*Text for analysis*:
┌────────

2021 is here and that means it’s a new year for the Angels to change their fortunes.
After five consecutive losing seasons, the Angels are looking to right the ship and play meaningful baseball in October. But the Angels are also looking beyond just 2021 in an effort to build a sustainable winner akin to their glory days of the 2000s. To do so, the club not only needs to get back to their ways of churning out players through strong player development but also by recognizing the talent they already do have and keeping those guys around.
While the Angels absolutely need to look externally to create a stronger roster, there are already some strong pieces in place that can be long-term impact players for the club. In this piece, we’ll take a look at a handful of Angels players who are contract-extension candidates that can play a role for the club for the duration of this new decade.

└────────

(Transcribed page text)
┌────────

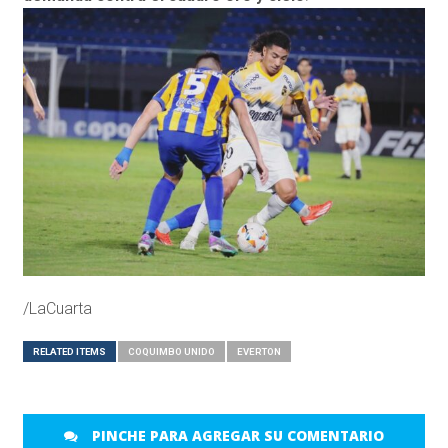
/LaCuarta
RELATED ITEMS
COQUIMBO UNIDO
EVERTON
PINCHE PARA AGREGAR SU COMENTARIO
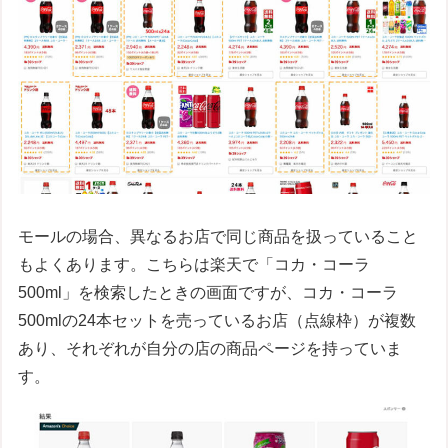
モールの場合、異なるお店で同じ商品を扱っていること
もよくあります。こちらは楽天で「コカ・コーラ
500ml」を検索したときの画面ですが、コカ・コーラ
500mlの24本セットを売っているお店（点線枠）が複数
あり、それぞれが自分の店の商品ページを持っていま
す。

└────────

Reproduce the part of the Angels article that opens with the words "While the Angels" and closes with "this new decade.", swapping "long-term impact players" for "cornerstone players". The records were drawn from a separate source unrelated to the Angels article.

*Exercise output*:
While the Angels absolutely need to look externally to create a stronger roster, there are already some strong pieces in place that can be cornerstone players for the club. In this piece, we’ll take a look at a handful of Angels players who are contract-extension candidates that can play a role for the club for the duration of this new decade.